Rewrite the forum thread about managing documents the way LR manages photos from "I did see that" up to and including "document management program.", changing "Windows" to "Linux".

▶ **Text segment**:
"""
# Manage my other documents software....like LR



## invgrp2 (Aug 22, 2010)

To manage my documents I currently use Paperport and I'm trying Filecenter but after using LR I really like the way LR keeps track of my photos.

I was wondering if there is a software out there that acts like LR but is designed for other types of documents management.

Thanks.


----------



## Brad Snyder (Aug 23, 2010)

invgrp2, we had a discussion on this recently, just a few threads down. Have a look here:

http://www.lightroomqueen.com/community/index.php?topic=1'282.'


----------



## invgrp2 (Aug 25, 2010)

I did see that thread but it seemed it was geared more for a Mac.

I've tested at least a dozen document management programs and so far I've not come across one that does what LR does but for documents instead of photos.

I'm still looking and hopefully someone will have a recommendation for a Windows based document management program.


----------



## johnbeardy (Aug 25, 2010)

Look at Expression Media - it's not limited to either Mac or PC (which in the long term is a pretty good idea).


----------



## invgrp2 (Aug 25, 2010)

Thanks for the info and I will check it out today.

P.S. I did read some of the highlights and it seems to be geared towards media and I was looking for something that could do other stuff (docs, xls, pdf, ect.,).


----------



## johnbeardy (Aug 25, 2010)

That's what I use it for in my writing projects which might have anything from raw files to InDesign and many others. It's mainly for photos, but can handle whatever file types the photographer wants to manage. I'd love Lightroom to be the same.

John


----------



## invgrp2 (Aug 25, 2010)

I agree, the way LR manages photos is exactly what I'd like to see a document management software do.

Maybe someone could create a addin (not really sure that's possible) that could add this feature.

I'm sure there would be lots of people who'd use it.


----------



## johnsjason (Aug 31, 2010)

Calibre works great for ebooks, OneNote does the same for notes. It'd be nice to have an open-source version of a multi-file format doc manager.

Might be a good idea for my senior thesis, when the time comes.


----------
"""
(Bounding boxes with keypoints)
"""
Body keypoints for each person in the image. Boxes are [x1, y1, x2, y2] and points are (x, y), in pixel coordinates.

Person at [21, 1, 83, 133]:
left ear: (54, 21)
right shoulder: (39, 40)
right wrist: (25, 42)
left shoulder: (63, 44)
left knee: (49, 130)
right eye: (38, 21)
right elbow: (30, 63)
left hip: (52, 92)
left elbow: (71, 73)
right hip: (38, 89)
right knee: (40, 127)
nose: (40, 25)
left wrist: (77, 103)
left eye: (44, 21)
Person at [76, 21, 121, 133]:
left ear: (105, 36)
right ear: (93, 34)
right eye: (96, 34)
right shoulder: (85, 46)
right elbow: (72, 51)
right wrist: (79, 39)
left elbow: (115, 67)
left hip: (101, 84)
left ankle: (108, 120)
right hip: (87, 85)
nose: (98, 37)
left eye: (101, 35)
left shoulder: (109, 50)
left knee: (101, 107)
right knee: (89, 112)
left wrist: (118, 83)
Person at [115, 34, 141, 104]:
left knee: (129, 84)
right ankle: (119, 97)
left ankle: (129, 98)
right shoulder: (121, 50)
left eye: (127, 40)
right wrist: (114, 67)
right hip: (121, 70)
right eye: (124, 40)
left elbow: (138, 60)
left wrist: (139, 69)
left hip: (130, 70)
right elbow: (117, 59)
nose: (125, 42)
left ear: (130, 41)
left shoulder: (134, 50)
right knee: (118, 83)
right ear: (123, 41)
"""
▶ **Your solution**:
I did see that thread but it seemed it was geared more for a Mac.

I've tested at least a dozen document management programs and so far I've not come across one that does what LR does but for documents instead of photos.

I'm still looking and hopefully someone will have a recommendation for a Linux based document management program.